Jon,
Thank you for your article. I apologize for the length of my e-mail;
however, as this is an issue close to the heart of a number of MLAs, I thought
you should know what we have been doing.
Last year a small MLA committee was formed in frustration over the
continuing reliance by health authorities to employ their ‘harm reduction’
model of ‘best practice’ which immediately treats all opiate addictions with
methadone. The committee was formed without input from the Premier’s office or
cabinet out of frustration that huge funds are being expended on addictions
treatment without any apparent success.
We began by asking a series of questions of the health authorities
through the Minister’s office. We wanted to know wait times for detox and
residential treatment; where funded treatment is available and how many funded
beds; how much is spent on addictions versus mental health; and what tracking
systems are employed to measure success for the funds expended. The answers
were evasive and many questions were ignored.
We found that wait times are sufficiently significant as to indicate
that addicts presenting for treatment do not get that treatment when
appropriate. It is well known that when an addict is ready for treatment the
response must be immediate or the opportunity may be lost. Clearly the health
system is not responding on a timely basis.
We found
that funded residential beds are almost exclusively for harm reduction
(methadone) patients. Treatment and recovery facilities operating on an
abstinence basis appear to be philosophically rejected for funding. Abstinence residential beds either for profit private pay centers
or non-profit society operated with patient social assistance payment,
community fund raising, and in some cases a small “top-up” from the Social
Development Ministry to about 30 dollars daily.
We also found that there appears to be no tracking of patients leaving
health funded treatment. This of course means there is no way to determine how
successful the ‘best practice harm reduction’ model is performing. Without any
registry system or follow up addicts can leave one funded treatment regime and
go into another a few weeks later and there is no way of knowing that they have
relapsed. That translates to a lack of accountability for the funds expended.
To get a feel for addiction services in the Province, we visited
treatment facilities in various regions. The story was consistent throughout. Non-funded abstinence based facilities
struggled with finances but enjoyed significant success. Funded facilities were
reluctant to discuss their core beliefs but clearly many were not supportive of
the ‘harm reduction’ model. They spoke of threatened funding loss by the health
authorities should they speak publicly in non-support of the methadone program.
We spoke to some abstinence based service providers who said they at
times got patients from the health funded programs who, as part of the harm
reduction model, had been administered a variety of drugs in addition to
methadone for anxiety or depression issues.
There was a very clear difference in outlet procedures between the
funded and non-funded facilities. The health funded facilities had a specific
number of residential days allotted to each bed. Generally these were a maximum
of a 60 day stay. The non-funded abstinence based facilities generally had a 90
day and up patient stay but in most cases this would be extended if the patient
was not strong enough to continue in recovery outside.
We visited the Welcome Home
facility in Surrey which is an absolutely astounding abstinence based program.

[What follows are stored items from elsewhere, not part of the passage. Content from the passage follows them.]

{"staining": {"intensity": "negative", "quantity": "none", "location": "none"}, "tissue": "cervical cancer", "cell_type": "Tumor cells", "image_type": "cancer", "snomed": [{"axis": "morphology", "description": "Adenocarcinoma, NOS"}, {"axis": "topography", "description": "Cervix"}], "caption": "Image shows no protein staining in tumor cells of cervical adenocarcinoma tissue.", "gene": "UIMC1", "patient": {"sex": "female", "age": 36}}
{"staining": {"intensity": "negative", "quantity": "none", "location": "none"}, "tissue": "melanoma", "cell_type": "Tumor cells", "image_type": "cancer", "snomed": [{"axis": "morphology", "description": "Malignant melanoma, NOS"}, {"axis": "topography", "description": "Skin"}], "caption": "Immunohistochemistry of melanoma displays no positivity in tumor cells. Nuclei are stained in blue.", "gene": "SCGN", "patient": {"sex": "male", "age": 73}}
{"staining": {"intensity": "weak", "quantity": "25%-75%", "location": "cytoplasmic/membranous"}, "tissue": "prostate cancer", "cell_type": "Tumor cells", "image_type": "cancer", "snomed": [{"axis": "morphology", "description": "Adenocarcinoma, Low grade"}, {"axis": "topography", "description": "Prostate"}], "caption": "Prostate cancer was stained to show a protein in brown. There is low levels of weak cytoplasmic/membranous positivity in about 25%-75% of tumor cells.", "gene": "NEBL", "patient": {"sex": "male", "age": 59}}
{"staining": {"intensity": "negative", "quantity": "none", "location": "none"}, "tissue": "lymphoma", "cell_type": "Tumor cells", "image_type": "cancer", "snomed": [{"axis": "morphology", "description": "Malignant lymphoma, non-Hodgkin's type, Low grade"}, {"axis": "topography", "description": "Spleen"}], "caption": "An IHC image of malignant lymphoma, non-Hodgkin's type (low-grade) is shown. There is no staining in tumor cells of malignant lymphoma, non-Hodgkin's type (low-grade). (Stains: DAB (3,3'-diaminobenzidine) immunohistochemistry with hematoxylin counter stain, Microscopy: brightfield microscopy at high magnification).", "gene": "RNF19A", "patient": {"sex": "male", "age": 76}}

Residents come for a minimum 2 years, learn interpersonal skills, work skills,
and life skills. They work in the PricePro store in Surrey as part of the
program. All are required to discontinue any social assistance payments they
might have been receiving. Welcome Home has a very high success
rate and receives no support of any kind from the Fraser Health Authority. We
were informed that Welcome Home had offered to assist Fraser Health in
shortening its wait list for treatment by taking any addicts that preferred the
abstinence model. We were told that
Fraser Health absolutely refused to refer anyone for treatment as they had a
philosophical bias against the abstinence model.
We also visited Portage at the
Crossing in Keremeos. It is a residential treatment facility for children.
Portage does receive funding from Coastal and Fraser Health Authorities for 42
beds. They are one of the only abstinence based programs we could find that was
funded by health authorities. We were in
receipt of a memo from Coastal Health Authority outlining a plan to cease
funding Portage as they claimed that community based treatment was more
effective for children and youth. When
we visited there were only 18 of over 60 total beds filled and Coastal claimed
there was no demand for the remaining funded beds. We were informed that
Portage had been instructed that they were not to advertise their youth service
and intake was to be through the health authority screening system. We learned
that the screening process was multi-stepped and took considerable time. There
was a belief that this was deliberately done to avoid placement thus making the
case for funding cessation.
There has
now been a new contract let with Portage that assures it remains open and we
believe it is as a result of pressure from several MLAs.
The
Ministry and the health authorities continue to claim that they support a
variety of treatment modalities including abstinence however all of the evidence
at the ground level shows this to be not the case. Abstinence based programs
are clearly not part of the current best practice definition employed by the
health authorities and as a result, funding for treatment in an abstinence
modality is not provided.
It
is apparent to those who look outside the verbiage provided through the health
authorities that addictions treatment in British Columbia is failing and there
is little or no accountability for the funding provided for that treatment.